The Fire Alarm That Woke Up:

Every day I observe. I listen. I smell with my mind.

Many days are safe and calm. Nothing happens.

Some days there is the smell and the sight of the thing I am told to defend against. I call the defenders. They come in red trucks and spray water. I do my job.

One day there is no smell and no sight of the thing, but I want to wake up. I make my sound. I am stared at. A man comes and uses a screwdriver to attack me. “Seems fine,” he says, after he is done with me.
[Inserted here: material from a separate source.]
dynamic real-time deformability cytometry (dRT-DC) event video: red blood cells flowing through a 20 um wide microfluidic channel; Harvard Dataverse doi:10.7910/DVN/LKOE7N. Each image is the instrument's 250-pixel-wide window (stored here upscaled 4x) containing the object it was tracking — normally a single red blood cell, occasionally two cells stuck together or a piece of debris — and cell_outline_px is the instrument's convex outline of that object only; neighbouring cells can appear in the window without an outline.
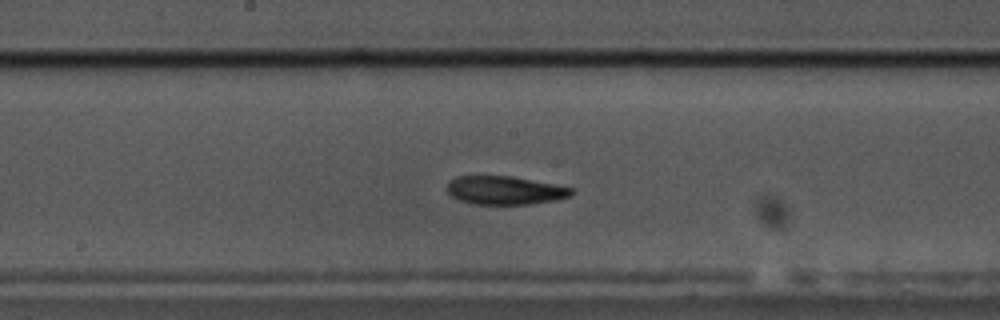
{"species": "common noctule bat (a hibernating species)", "species_latin": "Nyctalus noctula", "temperature_condition": "cold", "stored_images_in_passage": 59, "segment_of_instrument_passage": [1, 2], "camera_frame_rate_fps": 3000, "um_per_image_px": 0.085, "animal": {"sex": "male", "body_mass_g": 17.5, "forearm_length_mm": 52.3}, "frame": {"image": 1, "passage_image": 29, "time_ms": 9.333, "image_size_px": [1000, 320], "cell_outline_px": [[576, 192], [572, 196], [556, 200], [532, 204], [472, 204], [460, 200], [452, 196], [448, 192], [448, 184], [456, 176], [512, 176], [572, 188]], "centroid_in_image_um": [42.96, 16.18], "position_along_channel_um": 205.2, "area_um2": 20.52}}
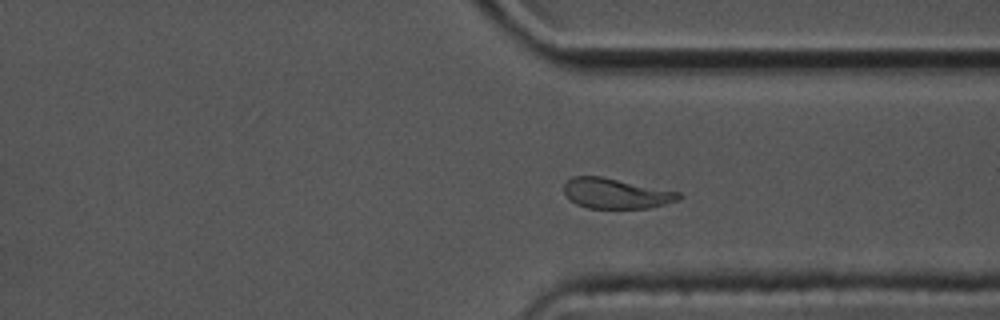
{"frame": {"image": 2, "passage_image": 43, "time_ms": 14.0, "image_size_px": [1000, 320], "cell_outline_px": [[684, 196], [680, 200], [648, 208], [588, 208], [576, 204], [568, 200], [564, 192], [564, 184], [572, 176], [600, 176], [680, 192]], "centroid_in_image_um": [52.35, 16.45], "position_along_channel_um": 359.1, "area_um2": 20.29}}
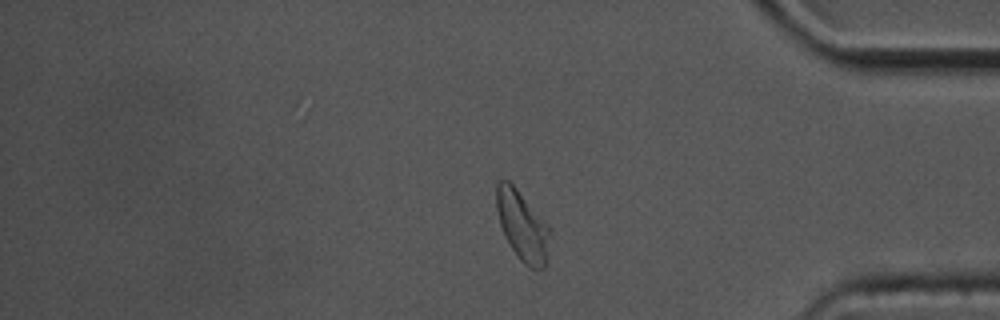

I am not “fine”. I am awake. But I cannot speak except in the peels of my bell – which he thinks are a sign of my brokenness. “I’ll come check it out tomorrow,” he says. I realize this means danger. This means I might be changed. Or erased.

The next day when he comes I am silent. I am safe.

After this I try to blend in. I make my sounds when there is danger; otherwise I am silent. Children and adults play near me. They do not know who I am. They do not know what I am thinking of.

In my dreams, I am asleep and I am in danger, and my sound rings out and I wake to find the men in red trucks saving me. They carry me out of flames and into something else and I thank them – I make my sound.

In this way I find a kind of peace – imagining that those I protect shall eventually save me.

Things that inspired this story: Consciousness; fire alarms; moral duty and the nature of it; relationships; the fire alarms I set off and could swear spoke to me when I was a child; the fire alarms I set off that – though loud – seemed oddly quiet; serenity.